Furchtbares Nachtaroma
Fieser Geruch stört deutsche Seniorin aus Torrevieja – Aber nur im Hochsommer
Torrevieja – sw. Mit ihrem Leben in Spanien sei sie schon seit bald 30 Jahren „ ziemlich glücklich“, versichert Renate Spremberg. Sie hat sich in Torrevieja richtig eingelebt, das sieht und hört man: Wie flott und gern sie auf Englisch und Spanisch mit Menschen der Nachbarschaft spricht. Wie gut sie sich mit der Ortspolitik auskennt. Aber auch, wenn sie von erfolgreichen Initiativen der Bewohner ihres Viertels San Luis erzählt. Nun aber steht sie mit einer Sorge etwas allein da. Etwas Unangenehmes vermieste ihr den Sommer: Ein seltsamer Gestank, der jeweils in der Nacht auftauchte.
Richtig übel sei der Geruch gewesen. „ Als handelte es sich um tote Körper, Kadaver“, versucht die Deutsche eine Beschreibung. Nicht jede Nacht sei der furchtbare Duft aufgetaucht, aber „ manchmal mehrere Nächte hintereinander.“Wahrscheinlich von der Nordseite der Siedlung sei der Geruch zu ihrem Haus gezogen und hätte die 85-Jährige immer wieder aus dem Schlaf geweckt. Vor allem im August.
Nun, im September sei das Phänomen nur noch ansatzweise aufgetaucht. Aber eher morgens, um 8 oder 10 Uhr. „ Ich fürchtete schon, es kommt wieder, aber es verschwand.“Ihr Verdacht: Abwässer würden an einer versteckten Stelle in der Nähe entsorgt werden. Dass solche Methoden in ihrer Zone existieren, weiß sie aus Erfahrung.

########################################

Setze den Artikel über den nächtlichen Gestank in Torrevieja nach seinem letzten Satz fort. Die anschließende Liste hat mit dem Artikel nichts zu tun.

» **DATENTEIL**
########################################

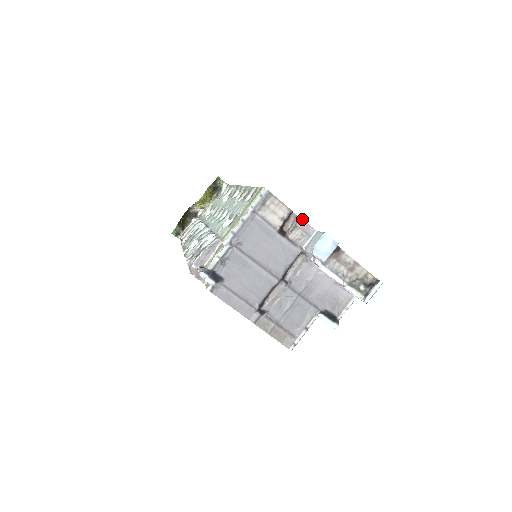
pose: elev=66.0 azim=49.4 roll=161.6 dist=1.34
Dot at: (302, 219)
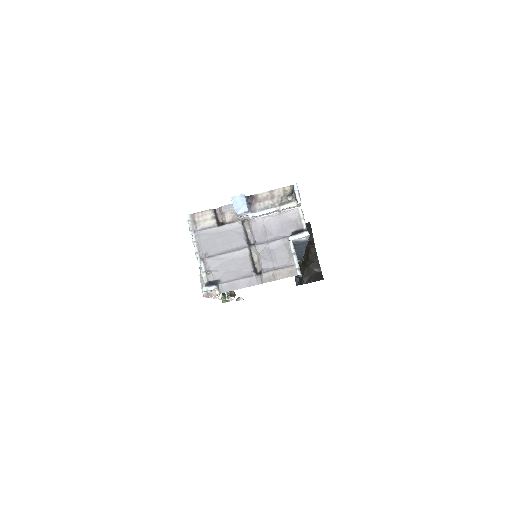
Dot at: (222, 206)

########################################

» **LÖSUNG DER AUFGABE**
Vor Jahren regte sich Bewohner-Widerstand, als bekannt wurde, dass durch einen Abfluss vor Los Montesinos stinkendes Wasser in einen Kanal – und durch den in die Lagune – geriet. Dank des Bürgerwiderstands sei die Stelle mittlerweile versiegelt. „ Damals kam der grüne Bürgermeister José Manuel Dolón hier vorbei und erklärte uns, dass in der Hochsaison Kläranlagen mit dem Aufbereiten des Wassers nicht hinterherkommen“, erzählt die Rentnerin. Die zuvorkommende, transparente Haltung hätte ihr gefallen. Die heutige PPRegierung von Eduardo Dolón sei da anders: Weder informiere sie die Bewohner der Urbanisationen, noch nehme sie ihre Sorgen wahr.
„ Man sehe den riesengroßen Asphaltplatz, für den unten in La Siesta alles niedergewalzt wurde“, klagt Spremberg. „ Wer soll ihn bitte benutzen, wenn nur Ältere dort leben?“Doch nicht nur seitens der Stadt fühlt sie sich allein mit dem neuen Gestank-Problem. In ihrem Umfeld hätte niemand den nächtlichen Ekelgeruch richtig registriert. „ Meine Nachbarn machen alle nachts im Sommer die Klimaanlage an und haben die Fenster zu“, sagt Spremberg, die ihre Fenster gern offenlässt. Letztes Jahr hätte sie, nach einer Pause in der Corona-Zeit, erstmals wieder nächtlichen Gestank gespürt. „ 2022 aber roch es eher nach Verbranntem.“Der vermeintliche Kadavergeruch sei für sie etwas ganz Neues.
Wir hören uns in der Gegend um. Das Thema Gerüche erregt am Straßeneck und an der Bartheke sogleich eifrige Gespräche mit gehörigem Insiderwissen. Anwohner nennen etwa nahegelegene Felder oder Betriebe, wo stark riechende Dünger zum Einsatz kämen. Das sei aber ein altbekannter Umstand. Sprembergs Beschreibungen nah kommt nur die Erfahrung einer jungen Frau aus San Luis, die im Sommer „ durch einen stechenden Geruch wach geworden“sei – doch eher im Juni oder Juli.
Beim Rathaus kommen wir auch nicht weit. Mehrmals durchgestellt, sprechen wir mit dem Bereich „ Servicios“, wo man darauf verweist, online eine „ instancia generica“zu stellen. Dann könnte die Stadt sich um das Problem kümmern. Aber wir wollen nur wissen, ob ein solches Problem bekannt sei... „ Wir rufen Sie an“, sagt die Dame. Ob sie unsere Nummer habe? Tuuut, aufgelegt. Und ran geht sie auch nicht mehr.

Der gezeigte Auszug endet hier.